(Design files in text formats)
◇ ◇ ◇ ◇ ◇ ◇ ◇

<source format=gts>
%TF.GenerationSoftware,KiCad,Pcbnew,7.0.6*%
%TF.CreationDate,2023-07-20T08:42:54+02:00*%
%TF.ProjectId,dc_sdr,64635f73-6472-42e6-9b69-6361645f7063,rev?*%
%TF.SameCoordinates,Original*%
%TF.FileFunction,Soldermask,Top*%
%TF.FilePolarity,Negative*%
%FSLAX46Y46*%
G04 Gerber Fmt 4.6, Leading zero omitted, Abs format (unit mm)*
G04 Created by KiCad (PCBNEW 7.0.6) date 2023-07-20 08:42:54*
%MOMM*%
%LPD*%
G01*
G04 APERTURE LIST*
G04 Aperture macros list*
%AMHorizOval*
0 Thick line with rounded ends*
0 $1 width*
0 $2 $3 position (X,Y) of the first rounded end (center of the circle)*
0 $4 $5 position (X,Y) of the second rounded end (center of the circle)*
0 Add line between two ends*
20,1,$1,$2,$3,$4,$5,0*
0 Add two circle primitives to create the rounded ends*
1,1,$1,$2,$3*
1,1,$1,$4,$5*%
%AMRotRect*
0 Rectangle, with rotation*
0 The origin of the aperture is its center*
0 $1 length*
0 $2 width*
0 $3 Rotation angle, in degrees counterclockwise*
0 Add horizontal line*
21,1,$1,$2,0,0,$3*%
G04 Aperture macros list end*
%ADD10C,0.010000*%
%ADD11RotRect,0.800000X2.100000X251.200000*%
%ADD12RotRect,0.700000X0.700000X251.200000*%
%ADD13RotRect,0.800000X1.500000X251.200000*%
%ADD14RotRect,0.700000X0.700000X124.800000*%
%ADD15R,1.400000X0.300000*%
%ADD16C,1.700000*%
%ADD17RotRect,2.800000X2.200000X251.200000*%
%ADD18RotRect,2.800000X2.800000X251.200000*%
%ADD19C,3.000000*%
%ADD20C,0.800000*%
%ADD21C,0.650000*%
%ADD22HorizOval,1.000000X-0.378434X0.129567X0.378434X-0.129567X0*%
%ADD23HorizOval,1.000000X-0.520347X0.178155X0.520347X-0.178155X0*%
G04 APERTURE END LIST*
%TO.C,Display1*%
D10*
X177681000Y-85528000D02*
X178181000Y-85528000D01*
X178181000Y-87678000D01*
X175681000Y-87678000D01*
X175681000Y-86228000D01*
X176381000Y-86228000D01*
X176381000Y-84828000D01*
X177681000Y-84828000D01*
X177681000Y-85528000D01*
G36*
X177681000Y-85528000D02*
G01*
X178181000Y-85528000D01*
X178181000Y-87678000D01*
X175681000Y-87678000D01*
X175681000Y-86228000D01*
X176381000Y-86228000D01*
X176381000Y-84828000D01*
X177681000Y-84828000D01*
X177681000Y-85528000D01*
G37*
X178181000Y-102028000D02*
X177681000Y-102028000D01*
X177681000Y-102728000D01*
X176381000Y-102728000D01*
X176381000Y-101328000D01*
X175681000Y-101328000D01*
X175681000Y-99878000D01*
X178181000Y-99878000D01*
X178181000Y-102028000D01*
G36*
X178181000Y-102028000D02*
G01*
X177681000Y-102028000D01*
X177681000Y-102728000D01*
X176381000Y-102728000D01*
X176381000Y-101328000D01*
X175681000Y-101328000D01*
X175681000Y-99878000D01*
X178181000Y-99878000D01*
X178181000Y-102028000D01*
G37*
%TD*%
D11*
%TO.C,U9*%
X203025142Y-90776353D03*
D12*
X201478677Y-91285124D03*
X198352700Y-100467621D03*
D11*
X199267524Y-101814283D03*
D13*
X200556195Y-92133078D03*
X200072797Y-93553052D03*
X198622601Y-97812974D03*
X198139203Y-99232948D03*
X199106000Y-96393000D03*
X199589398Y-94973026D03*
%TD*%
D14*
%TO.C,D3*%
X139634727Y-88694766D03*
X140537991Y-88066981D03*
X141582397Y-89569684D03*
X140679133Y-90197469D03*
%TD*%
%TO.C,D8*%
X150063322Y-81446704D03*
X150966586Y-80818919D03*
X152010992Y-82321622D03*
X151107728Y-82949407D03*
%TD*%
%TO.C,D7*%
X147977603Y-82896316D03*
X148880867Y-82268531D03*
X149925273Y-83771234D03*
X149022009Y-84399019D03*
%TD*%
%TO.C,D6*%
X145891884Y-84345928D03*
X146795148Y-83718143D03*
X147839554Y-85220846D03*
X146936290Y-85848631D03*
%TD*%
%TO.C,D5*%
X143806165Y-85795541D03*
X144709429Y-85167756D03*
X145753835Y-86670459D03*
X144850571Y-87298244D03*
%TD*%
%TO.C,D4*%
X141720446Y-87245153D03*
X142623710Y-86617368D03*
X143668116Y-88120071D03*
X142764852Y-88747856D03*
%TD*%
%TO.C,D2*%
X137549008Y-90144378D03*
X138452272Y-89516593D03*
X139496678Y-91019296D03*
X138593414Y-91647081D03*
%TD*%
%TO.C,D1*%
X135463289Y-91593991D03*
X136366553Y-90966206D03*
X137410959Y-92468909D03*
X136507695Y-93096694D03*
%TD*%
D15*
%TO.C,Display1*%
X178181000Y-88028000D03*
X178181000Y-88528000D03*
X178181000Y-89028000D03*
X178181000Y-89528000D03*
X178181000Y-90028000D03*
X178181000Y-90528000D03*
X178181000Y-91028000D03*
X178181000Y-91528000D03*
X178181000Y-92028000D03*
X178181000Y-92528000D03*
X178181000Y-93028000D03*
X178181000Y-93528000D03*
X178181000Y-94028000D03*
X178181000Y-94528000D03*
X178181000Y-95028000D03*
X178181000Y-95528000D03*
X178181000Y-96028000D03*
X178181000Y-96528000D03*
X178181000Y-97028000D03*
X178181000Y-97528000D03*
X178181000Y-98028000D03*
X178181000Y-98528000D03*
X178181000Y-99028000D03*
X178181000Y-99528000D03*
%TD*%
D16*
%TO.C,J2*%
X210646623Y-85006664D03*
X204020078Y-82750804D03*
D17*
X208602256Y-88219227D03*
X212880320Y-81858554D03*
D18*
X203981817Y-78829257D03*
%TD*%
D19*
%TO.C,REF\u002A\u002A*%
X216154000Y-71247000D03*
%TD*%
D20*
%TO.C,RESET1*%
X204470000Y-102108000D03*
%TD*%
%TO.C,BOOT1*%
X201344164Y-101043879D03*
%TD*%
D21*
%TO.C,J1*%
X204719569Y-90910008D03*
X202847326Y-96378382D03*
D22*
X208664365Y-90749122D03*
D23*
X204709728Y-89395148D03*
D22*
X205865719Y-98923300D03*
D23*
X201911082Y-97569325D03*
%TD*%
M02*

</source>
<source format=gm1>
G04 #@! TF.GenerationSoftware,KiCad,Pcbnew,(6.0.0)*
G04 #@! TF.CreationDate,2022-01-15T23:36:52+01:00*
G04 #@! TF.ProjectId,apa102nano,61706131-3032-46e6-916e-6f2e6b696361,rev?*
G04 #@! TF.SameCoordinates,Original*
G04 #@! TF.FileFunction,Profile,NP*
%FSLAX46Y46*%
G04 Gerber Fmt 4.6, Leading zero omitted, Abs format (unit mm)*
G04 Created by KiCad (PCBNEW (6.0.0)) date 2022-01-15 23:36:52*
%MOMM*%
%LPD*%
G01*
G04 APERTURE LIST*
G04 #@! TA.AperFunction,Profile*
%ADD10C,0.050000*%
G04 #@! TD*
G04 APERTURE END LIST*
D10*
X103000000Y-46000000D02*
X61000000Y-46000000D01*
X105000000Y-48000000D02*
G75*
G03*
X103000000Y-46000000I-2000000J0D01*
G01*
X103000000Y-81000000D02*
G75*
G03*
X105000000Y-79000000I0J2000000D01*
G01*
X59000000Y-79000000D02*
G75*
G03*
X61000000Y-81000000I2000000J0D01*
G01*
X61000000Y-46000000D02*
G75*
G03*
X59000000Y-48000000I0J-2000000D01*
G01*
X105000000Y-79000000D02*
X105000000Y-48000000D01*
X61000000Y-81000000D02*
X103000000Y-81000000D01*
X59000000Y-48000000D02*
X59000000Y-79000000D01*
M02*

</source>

◇ ◇ ◇ ◇ ◇ ◇ ◇

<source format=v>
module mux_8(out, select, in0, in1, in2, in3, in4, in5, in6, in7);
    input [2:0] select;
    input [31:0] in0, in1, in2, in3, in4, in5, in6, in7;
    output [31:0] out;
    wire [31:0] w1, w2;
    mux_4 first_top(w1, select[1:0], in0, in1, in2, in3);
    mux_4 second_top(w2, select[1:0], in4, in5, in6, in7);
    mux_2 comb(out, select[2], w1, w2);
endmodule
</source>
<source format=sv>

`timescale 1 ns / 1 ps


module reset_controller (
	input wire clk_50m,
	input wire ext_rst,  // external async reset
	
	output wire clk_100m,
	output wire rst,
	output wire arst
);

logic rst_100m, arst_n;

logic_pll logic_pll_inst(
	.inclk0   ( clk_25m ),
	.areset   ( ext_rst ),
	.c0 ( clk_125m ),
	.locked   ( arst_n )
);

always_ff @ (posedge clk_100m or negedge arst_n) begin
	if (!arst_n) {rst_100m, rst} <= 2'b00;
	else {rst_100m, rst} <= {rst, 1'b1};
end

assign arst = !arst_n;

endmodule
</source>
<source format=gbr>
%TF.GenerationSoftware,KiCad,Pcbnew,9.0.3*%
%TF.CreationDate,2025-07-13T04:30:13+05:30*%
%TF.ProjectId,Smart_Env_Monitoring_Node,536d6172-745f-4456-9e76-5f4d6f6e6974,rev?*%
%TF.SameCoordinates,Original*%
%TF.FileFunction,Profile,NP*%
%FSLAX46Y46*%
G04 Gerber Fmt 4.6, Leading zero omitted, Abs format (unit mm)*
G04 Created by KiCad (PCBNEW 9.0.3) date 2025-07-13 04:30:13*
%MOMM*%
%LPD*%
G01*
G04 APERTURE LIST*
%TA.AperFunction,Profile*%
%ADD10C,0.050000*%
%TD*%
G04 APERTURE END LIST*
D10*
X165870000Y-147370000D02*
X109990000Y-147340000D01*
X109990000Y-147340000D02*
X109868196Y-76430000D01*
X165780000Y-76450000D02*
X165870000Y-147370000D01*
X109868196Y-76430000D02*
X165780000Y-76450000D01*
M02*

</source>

◇ ◇ ◇ ◇ ◇ ◇ ◇

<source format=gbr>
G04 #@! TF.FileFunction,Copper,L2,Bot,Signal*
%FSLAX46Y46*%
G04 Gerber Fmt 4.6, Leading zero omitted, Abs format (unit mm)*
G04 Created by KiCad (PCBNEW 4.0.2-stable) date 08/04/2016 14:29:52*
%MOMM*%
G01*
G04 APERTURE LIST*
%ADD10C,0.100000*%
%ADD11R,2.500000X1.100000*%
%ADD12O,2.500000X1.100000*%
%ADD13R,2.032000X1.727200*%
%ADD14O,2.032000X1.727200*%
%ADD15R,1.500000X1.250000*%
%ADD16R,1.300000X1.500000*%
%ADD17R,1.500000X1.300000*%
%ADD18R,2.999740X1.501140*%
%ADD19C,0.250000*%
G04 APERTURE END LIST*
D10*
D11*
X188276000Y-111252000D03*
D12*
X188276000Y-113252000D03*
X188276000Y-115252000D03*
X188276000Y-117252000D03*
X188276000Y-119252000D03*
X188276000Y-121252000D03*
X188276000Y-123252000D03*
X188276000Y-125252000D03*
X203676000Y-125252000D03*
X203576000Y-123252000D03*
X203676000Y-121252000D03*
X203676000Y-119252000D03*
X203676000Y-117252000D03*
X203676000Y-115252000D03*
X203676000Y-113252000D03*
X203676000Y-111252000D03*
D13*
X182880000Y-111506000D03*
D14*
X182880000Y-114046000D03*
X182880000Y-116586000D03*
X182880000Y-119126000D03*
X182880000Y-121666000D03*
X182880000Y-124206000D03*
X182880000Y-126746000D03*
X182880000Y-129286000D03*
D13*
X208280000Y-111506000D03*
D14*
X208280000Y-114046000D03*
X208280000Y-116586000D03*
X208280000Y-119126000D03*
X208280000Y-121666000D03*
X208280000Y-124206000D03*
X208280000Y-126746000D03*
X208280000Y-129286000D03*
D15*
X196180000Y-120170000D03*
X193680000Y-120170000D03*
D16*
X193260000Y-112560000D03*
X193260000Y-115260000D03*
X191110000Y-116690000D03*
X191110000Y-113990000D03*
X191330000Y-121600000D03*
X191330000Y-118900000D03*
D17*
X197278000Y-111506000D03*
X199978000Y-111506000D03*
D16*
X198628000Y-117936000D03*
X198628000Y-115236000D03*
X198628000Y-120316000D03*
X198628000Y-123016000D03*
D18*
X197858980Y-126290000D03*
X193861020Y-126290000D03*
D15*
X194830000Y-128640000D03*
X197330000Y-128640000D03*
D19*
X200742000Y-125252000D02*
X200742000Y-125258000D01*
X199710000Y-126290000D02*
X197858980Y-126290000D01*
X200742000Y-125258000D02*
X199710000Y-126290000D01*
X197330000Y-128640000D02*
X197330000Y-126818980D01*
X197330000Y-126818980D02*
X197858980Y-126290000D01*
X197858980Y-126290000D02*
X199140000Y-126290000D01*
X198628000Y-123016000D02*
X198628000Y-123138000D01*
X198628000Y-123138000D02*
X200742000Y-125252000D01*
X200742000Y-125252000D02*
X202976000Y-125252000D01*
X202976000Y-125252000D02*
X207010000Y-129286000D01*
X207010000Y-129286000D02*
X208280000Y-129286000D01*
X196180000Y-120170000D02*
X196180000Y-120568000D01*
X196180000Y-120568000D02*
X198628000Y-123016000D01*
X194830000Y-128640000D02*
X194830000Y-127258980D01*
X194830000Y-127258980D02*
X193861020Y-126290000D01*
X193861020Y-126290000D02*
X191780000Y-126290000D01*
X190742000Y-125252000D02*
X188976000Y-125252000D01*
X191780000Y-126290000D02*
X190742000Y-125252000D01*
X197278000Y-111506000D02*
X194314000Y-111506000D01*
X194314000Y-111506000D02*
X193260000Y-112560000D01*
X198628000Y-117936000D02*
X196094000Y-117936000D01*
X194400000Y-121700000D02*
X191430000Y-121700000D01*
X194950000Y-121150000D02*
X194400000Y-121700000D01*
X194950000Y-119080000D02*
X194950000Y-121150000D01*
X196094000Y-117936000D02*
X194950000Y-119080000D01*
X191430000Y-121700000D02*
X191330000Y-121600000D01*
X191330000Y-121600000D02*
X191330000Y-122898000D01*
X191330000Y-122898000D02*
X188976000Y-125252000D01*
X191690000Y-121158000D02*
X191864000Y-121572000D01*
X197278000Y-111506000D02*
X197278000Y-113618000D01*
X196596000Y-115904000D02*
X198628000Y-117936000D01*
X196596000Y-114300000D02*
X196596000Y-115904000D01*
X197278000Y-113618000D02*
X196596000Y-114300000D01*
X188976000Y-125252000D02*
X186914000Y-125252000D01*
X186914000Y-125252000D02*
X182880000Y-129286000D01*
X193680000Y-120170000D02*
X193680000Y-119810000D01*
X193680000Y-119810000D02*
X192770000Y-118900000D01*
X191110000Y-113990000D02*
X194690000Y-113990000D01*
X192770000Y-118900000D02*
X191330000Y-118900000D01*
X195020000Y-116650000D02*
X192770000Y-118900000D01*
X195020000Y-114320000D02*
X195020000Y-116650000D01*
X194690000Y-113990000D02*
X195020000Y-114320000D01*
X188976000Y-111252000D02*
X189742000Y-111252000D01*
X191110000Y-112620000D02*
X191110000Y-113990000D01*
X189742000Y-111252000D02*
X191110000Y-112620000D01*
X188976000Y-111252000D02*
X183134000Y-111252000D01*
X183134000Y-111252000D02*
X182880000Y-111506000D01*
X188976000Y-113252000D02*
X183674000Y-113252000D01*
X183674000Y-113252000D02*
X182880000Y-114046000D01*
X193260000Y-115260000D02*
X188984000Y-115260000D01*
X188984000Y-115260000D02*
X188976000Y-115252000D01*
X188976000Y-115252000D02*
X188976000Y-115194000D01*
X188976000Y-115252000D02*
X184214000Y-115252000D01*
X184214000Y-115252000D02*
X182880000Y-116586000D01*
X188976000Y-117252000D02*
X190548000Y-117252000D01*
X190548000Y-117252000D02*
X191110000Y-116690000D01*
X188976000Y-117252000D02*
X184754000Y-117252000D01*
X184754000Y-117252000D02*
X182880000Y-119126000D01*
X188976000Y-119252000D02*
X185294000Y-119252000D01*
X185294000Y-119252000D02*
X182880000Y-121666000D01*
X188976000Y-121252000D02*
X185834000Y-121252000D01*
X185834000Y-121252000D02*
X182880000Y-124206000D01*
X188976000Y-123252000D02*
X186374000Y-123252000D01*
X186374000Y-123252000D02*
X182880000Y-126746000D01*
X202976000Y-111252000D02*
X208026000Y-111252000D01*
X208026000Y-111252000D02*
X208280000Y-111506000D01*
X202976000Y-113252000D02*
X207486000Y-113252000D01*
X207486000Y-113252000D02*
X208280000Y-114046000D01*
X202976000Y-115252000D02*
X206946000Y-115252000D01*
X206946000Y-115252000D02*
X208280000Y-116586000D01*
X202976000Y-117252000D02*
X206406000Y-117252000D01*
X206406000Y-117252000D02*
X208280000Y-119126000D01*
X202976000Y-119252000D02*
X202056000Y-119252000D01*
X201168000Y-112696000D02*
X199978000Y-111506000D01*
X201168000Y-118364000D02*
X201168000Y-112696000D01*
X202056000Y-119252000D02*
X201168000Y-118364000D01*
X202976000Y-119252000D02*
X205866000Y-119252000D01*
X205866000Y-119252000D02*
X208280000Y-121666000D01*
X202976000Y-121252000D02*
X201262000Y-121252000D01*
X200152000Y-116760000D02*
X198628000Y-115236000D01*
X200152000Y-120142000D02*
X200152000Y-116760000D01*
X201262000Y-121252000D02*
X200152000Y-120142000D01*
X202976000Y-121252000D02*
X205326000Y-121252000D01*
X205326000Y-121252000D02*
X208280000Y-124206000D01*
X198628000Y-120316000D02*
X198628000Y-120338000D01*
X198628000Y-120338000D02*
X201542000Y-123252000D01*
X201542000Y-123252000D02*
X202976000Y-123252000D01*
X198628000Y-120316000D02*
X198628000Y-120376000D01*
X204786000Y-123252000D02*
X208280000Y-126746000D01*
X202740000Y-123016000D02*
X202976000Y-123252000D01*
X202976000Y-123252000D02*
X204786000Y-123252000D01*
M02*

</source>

◇ ◇ ◇ ◇ ◇ ◇ ◇

[About this exercise] Tally every line above that has the word "GenerationSoftware", and report the total with no other words.

[Exercise response] 3